Future powered head to head randomized comparisons in a population with large thrombus burden are certainly needed to definitively clarify the benefits of mechanical thrombectomy in reducing the rate of ischemic outcomes such as re-MI and stroke.
Limitations
The evidence from this meta-analysis is mainly derived by indirect comparisons; clearly, there are a number of constraints and limitations related to the method used for an indirect comparison analysis, but when performed according to established methods, it represents a reasonable and well validated statistical tool to qualify a comparison of effects especially when there is a limited direct evidence available. Therefore, indirect estimates obtained with adjusted methods which preserve randomization design appear informative to this purpose. Studies investigating mechanical thrombectomy used two essentially different catheters such as ANGIOJET and X-SIZER catheters; on the other hand, the stability of the results by performing separate analyses based on the mechanical catheter used provided similar results to those obtained in the overall analyses, suggesting the robustness of the overall estimates.
Conclusions
Mechanical thrombectomy, as compared to manual thrombectomy, provides higher benefits in reduction of re-MI and stroke in the population with high thrombus burden only.

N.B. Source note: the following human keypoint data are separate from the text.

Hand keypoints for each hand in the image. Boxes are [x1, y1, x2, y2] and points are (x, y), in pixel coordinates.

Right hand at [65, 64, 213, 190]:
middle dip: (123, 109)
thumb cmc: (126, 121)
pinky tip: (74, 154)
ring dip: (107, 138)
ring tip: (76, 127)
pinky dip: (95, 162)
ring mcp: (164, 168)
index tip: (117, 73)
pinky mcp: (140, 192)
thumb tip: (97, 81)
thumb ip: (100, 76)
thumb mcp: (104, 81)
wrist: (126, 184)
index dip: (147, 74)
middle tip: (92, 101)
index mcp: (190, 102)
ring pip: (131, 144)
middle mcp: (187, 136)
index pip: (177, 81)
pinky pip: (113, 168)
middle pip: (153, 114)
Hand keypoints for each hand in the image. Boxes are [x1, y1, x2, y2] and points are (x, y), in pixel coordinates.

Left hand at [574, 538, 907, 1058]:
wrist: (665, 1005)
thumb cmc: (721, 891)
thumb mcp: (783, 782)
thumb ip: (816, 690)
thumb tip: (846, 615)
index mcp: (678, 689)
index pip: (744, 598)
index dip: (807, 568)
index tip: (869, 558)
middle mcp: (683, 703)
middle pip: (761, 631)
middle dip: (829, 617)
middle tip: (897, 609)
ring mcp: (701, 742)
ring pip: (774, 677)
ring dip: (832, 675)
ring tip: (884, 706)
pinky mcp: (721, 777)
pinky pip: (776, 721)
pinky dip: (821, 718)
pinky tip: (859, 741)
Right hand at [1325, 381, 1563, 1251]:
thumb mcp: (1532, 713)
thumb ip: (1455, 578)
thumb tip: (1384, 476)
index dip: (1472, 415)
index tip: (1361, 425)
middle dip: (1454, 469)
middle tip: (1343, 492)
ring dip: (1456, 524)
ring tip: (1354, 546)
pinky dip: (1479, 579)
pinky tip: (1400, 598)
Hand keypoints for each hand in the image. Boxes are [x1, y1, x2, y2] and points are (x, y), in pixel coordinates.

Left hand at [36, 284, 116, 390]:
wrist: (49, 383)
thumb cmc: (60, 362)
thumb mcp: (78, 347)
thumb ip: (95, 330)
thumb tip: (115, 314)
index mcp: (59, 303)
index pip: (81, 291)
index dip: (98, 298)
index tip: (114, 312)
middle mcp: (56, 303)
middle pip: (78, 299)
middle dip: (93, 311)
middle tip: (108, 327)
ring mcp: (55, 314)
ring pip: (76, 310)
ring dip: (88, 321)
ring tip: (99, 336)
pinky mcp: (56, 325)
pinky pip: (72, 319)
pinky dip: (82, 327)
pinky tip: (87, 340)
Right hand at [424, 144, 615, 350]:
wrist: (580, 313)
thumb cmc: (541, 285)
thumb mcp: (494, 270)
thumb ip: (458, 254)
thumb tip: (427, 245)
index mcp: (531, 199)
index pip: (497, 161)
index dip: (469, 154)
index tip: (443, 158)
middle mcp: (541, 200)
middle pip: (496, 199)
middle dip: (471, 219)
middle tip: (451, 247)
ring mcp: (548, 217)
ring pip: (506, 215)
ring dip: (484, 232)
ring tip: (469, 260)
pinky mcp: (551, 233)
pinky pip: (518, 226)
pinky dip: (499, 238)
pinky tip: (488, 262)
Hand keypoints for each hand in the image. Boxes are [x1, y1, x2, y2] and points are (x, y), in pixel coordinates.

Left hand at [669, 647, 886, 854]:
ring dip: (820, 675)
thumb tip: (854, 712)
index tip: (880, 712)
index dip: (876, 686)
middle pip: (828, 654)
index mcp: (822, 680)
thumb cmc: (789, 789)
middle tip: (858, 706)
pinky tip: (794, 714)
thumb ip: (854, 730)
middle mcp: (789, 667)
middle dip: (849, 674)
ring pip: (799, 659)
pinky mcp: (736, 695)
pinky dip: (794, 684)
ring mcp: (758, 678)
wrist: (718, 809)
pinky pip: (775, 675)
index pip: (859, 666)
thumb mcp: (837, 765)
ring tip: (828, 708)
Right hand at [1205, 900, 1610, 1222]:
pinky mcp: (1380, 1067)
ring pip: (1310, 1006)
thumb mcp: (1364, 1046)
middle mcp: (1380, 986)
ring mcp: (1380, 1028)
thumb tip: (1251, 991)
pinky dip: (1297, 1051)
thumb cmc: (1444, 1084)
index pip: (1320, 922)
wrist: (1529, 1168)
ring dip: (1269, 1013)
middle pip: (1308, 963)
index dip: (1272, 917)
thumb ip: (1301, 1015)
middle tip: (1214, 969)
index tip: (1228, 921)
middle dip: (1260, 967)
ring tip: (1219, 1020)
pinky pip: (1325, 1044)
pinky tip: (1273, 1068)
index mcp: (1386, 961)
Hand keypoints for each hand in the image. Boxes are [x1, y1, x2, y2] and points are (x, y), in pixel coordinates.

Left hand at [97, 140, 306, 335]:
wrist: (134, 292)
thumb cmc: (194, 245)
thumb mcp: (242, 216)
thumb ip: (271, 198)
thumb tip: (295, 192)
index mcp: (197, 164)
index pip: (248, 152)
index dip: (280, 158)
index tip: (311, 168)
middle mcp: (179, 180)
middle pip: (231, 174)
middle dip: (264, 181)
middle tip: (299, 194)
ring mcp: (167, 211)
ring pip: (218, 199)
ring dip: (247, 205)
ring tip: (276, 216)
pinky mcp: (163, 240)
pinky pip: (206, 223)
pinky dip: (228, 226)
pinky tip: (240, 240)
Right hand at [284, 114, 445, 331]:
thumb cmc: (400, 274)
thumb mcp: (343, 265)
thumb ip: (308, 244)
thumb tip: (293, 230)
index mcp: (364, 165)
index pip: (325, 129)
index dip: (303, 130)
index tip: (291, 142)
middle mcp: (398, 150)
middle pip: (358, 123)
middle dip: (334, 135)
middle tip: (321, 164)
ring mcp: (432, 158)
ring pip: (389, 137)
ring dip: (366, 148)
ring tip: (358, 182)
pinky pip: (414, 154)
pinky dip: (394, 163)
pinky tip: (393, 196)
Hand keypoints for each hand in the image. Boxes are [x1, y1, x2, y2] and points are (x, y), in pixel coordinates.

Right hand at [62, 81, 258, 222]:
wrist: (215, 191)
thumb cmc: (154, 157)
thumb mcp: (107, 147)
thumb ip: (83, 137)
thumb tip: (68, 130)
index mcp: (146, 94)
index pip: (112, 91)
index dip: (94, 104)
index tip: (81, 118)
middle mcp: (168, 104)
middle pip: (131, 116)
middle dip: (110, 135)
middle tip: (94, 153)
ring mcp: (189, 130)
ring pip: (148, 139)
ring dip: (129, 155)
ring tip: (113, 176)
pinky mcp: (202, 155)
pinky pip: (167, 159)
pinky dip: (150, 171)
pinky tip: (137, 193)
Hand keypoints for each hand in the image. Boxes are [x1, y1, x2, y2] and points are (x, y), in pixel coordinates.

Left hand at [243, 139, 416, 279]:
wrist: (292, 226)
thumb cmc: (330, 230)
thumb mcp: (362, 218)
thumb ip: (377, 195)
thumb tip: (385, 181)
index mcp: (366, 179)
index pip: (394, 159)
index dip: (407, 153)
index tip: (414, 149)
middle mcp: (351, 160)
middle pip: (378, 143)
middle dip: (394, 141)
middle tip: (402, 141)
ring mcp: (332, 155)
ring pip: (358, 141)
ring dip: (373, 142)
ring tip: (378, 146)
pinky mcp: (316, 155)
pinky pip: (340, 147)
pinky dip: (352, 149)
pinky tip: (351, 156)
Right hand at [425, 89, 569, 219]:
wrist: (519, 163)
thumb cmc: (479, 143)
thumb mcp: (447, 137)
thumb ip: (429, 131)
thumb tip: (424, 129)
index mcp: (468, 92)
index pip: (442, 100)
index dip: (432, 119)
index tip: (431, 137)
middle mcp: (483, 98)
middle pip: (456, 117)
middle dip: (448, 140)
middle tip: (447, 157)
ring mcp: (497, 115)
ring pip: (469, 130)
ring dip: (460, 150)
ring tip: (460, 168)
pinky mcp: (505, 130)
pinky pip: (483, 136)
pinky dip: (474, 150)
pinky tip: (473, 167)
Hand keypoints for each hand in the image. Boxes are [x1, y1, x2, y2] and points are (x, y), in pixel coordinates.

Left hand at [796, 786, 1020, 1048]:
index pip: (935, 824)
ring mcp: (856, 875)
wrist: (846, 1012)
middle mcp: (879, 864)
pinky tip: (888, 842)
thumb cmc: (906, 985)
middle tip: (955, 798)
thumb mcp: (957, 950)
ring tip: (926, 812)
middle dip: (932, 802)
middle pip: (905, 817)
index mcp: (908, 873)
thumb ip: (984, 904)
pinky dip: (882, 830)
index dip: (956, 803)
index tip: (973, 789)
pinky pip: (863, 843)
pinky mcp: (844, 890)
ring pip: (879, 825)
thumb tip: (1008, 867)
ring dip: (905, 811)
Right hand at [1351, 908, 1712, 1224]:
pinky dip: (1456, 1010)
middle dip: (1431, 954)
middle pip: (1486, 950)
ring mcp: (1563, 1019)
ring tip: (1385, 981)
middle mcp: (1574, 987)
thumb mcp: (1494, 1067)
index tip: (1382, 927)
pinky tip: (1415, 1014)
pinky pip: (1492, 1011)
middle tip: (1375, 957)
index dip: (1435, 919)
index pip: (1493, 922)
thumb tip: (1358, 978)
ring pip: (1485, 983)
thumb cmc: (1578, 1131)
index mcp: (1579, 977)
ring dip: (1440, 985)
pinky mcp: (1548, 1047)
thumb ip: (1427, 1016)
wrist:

Large powered head-to-head comparisons in patients with high thrombus burden are warranted to definitively confirm the clinical benefits of mechanical thrombectomy.
Acknowledgments
The present contribution is a project of Systematic Investigation and Research on Interventions and Outcomes (SIRIO)-MEDICINE, a group of senior scientists and fellows collaborating worldwide to pursue research and innovation in medicine.